● Prompt 1
List every person the article on Pataki's rent-law plan names by full name.
● Prompt 2
Lay out the stretch of the entries from their start through the line containing "mandateci le vostre" as a JSON list of strings, one string per line and blank lines left out.

● Text provided
`Solution' Pleases No One

By Michael Slackman. ALBANY BUREAU CHIEF

May 13, 1997 NY Newsday

Albany - When Gov. George Pataki outlined his vision for restructuring the state's rent laws yesterday, he managed to anger all sides in the debate.

Senate Majority Leader Joseph Bruno (R-Brunswick) called aspects of Pataki's plan ``nonsensical.''

Assembly Speaker Sheldon Silver (D-Manhattan) called it ``a turkey.''

Landlord leader Jack Freund said it was ``disappointing.''

And tenant leader Michael McKee said, ``It is completely unacceptable.''

While Pataki may have succeeded in inoculating himself from future criticism by presenting a plan he described as ``reasonable'' and ``fair,'' officials on all sides said what he did not do was bring the debate substantially closer to a resolution.

``I can't think of a single case where you have had people dig in their heels as much as this one,'' said Thomas Carroll, president of the conservative lobbying group Change-NY. ``It is still back to two people: Does Shelly blink or does Bruno blink.''

From the start, Pataki has tried to stand above the fray, hoping to ride in at the last minute and craft a compromise between Bruno, who wants to phase out rent regulations by a target date, and Silver, who wants to maintain the status quo. In his proposal yesterday, Pataki crafted a plan that looked to offer something for everyone: It rejected Bruno's call for ending rent regulations by a given date, yet it contained expansion of luxury decontrol and implementation of vacancy decontrol.

But even as Pataki spelled out the details of his vision, he did not pretend he would have an easy sell or that Bruno would fall into line.

● The input
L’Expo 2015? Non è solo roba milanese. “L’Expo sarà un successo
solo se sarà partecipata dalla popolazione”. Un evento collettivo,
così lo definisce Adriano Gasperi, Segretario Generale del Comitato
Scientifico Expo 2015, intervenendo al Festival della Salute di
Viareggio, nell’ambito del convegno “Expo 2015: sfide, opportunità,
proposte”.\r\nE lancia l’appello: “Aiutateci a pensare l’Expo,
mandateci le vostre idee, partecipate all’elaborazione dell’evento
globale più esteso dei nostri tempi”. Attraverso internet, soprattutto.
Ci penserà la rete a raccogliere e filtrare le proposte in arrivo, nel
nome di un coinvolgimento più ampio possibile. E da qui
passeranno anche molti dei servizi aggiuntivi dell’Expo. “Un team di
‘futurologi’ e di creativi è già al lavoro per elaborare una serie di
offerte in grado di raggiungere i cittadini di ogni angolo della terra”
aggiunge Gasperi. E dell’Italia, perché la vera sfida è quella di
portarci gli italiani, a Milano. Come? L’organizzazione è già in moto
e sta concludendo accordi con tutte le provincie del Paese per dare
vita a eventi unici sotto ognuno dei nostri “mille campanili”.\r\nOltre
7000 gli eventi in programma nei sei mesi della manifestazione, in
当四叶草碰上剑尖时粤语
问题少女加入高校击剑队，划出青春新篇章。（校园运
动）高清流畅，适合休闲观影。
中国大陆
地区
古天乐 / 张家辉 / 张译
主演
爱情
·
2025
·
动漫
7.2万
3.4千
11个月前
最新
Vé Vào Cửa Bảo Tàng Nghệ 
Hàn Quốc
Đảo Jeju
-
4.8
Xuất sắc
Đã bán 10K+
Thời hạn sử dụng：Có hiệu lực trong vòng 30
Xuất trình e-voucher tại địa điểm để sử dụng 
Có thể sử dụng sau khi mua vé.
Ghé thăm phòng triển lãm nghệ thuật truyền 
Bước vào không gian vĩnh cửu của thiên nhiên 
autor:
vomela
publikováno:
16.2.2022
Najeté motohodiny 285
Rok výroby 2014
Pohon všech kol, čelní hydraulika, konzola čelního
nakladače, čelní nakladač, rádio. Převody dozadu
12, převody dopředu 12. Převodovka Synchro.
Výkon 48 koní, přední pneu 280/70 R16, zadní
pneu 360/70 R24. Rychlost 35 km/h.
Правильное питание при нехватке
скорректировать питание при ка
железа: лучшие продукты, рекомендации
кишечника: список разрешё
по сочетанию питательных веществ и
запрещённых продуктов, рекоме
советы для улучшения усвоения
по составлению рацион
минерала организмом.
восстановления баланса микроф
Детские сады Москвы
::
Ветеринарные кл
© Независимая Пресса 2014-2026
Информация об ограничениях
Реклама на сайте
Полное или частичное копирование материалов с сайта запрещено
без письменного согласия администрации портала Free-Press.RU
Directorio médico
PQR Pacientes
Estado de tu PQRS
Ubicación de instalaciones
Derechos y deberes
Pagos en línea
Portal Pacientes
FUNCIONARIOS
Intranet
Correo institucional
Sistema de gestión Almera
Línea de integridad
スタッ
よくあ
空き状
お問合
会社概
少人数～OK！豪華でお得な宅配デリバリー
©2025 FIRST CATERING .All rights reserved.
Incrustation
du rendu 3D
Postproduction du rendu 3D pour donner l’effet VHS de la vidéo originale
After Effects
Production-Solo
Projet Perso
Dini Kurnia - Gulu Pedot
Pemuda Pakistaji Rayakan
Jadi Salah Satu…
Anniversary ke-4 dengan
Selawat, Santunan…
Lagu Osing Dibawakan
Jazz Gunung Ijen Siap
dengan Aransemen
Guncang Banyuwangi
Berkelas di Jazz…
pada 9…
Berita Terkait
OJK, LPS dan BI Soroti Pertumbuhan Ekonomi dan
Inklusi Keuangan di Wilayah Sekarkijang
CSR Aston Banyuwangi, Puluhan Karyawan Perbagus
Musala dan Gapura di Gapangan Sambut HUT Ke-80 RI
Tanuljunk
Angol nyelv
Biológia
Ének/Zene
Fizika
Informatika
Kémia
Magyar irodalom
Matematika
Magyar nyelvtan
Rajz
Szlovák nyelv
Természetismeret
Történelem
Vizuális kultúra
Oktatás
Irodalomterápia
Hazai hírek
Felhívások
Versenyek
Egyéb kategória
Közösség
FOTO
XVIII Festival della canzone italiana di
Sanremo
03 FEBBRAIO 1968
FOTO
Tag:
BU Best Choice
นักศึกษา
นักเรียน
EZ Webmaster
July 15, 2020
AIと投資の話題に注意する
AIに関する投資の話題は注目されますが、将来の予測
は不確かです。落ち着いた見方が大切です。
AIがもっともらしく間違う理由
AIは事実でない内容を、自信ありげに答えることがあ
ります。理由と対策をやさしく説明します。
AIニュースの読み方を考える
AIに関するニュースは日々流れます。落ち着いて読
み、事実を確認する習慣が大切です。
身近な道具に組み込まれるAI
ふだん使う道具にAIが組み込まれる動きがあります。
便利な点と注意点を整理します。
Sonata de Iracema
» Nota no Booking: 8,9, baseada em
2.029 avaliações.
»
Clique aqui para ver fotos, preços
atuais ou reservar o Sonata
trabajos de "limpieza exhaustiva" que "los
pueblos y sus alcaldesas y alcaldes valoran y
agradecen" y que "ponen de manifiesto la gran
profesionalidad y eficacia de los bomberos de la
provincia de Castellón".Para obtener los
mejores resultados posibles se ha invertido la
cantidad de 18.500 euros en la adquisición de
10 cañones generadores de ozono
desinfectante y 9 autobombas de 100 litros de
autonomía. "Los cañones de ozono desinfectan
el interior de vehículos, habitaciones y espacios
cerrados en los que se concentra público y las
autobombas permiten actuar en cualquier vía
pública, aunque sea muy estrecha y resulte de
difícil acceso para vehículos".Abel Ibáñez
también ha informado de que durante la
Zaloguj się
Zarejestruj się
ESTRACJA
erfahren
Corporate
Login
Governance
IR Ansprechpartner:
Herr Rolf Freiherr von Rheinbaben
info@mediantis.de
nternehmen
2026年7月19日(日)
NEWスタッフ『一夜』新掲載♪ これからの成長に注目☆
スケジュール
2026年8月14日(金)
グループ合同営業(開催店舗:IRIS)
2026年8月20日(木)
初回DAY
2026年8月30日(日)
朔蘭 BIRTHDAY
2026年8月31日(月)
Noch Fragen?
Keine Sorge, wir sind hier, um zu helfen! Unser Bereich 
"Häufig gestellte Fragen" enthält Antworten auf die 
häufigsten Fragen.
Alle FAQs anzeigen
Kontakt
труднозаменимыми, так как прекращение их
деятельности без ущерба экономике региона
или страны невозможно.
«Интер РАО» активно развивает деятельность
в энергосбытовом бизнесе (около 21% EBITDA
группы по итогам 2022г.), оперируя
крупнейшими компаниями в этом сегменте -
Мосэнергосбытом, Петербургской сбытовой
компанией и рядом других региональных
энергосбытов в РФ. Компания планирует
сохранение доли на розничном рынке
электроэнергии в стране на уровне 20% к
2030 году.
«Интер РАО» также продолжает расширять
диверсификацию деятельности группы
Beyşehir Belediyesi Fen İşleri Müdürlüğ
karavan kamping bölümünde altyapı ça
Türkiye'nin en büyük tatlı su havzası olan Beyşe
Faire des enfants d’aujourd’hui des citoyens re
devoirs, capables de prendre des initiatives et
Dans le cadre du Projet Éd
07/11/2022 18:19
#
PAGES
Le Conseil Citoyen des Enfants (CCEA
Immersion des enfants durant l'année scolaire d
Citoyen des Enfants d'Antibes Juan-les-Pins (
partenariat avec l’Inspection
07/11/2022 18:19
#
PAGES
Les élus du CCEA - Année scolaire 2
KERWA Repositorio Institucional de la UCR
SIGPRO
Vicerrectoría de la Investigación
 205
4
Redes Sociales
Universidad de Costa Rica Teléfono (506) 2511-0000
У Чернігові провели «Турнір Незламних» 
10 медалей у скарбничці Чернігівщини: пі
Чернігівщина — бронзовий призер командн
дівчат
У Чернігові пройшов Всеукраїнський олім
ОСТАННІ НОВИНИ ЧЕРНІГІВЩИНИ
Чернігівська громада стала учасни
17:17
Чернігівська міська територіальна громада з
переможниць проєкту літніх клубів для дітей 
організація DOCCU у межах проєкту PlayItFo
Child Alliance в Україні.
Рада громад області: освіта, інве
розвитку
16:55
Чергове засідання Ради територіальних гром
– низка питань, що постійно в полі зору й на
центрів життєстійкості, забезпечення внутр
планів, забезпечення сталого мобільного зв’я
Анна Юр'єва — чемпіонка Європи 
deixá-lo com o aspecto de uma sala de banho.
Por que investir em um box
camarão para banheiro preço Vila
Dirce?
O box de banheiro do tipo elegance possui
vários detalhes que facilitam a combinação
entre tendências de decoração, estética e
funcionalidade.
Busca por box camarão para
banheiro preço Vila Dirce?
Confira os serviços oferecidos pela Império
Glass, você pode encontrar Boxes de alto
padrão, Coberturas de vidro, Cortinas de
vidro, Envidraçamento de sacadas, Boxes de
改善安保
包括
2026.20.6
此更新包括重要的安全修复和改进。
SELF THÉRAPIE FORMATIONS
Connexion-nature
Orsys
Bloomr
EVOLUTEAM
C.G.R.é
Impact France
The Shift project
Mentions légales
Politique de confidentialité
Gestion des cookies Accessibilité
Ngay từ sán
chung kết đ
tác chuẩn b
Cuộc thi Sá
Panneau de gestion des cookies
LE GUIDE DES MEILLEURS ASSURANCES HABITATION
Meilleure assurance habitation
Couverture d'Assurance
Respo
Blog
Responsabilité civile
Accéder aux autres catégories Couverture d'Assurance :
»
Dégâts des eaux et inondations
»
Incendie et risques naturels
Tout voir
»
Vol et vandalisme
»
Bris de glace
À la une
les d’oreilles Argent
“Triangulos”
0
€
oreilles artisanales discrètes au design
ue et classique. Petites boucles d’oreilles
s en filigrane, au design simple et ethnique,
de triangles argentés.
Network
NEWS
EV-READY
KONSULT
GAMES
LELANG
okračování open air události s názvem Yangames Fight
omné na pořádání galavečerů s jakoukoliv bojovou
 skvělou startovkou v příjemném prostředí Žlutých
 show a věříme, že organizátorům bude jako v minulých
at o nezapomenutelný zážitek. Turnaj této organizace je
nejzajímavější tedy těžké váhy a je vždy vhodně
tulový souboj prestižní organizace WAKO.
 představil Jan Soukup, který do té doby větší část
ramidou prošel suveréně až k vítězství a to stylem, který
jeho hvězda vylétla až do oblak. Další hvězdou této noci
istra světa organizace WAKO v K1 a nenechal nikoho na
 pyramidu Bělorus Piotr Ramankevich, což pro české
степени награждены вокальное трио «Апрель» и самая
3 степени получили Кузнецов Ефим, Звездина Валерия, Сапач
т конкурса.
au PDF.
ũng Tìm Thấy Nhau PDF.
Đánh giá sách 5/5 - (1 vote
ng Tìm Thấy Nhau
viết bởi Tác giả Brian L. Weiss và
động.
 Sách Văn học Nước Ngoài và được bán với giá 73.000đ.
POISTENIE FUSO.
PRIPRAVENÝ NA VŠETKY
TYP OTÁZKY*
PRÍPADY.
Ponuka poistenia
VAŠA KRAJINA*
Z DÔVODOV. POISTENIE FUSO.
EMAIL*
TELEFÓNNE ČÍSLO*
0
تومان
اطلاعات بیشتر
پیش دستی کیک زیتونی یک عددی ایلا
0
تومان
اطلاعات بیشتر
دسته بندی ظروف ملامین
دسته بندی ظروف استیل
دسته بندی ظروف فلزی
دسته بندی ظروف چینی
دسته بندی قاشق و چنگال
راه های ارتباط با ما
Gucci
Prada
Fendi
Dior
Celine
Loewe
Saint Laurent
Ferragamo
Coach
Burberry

● Response box 1
Michael Slackman, George Pataki, Joseph Bruno, Sheldon Silver, Jack Freund, Michael McKee, Thomas Carroll

● Response box 2
[
  "L’Expo 2015? Non è solo roba milanese. “L’Expo sarà un successo",
  "solo se sarà partecipata dalla popolazione”. Un evento collettivo,",
  "così lo definisce Adriano Gasperi, Segretario Generale del Comitato",
  "Scientifico Expo 2015, intervenendo al Festival della Salute di",
  "Viareggio, nell’ambito del convegno “Expo 2015: sfide, opportunità,",
  "proposte”.\\r\\nE lancia l’appello: “Aiutateci a pensare l’Expo,",
  "mandateci le vostre idee, partecipate all’elaborazione dell’evento"
]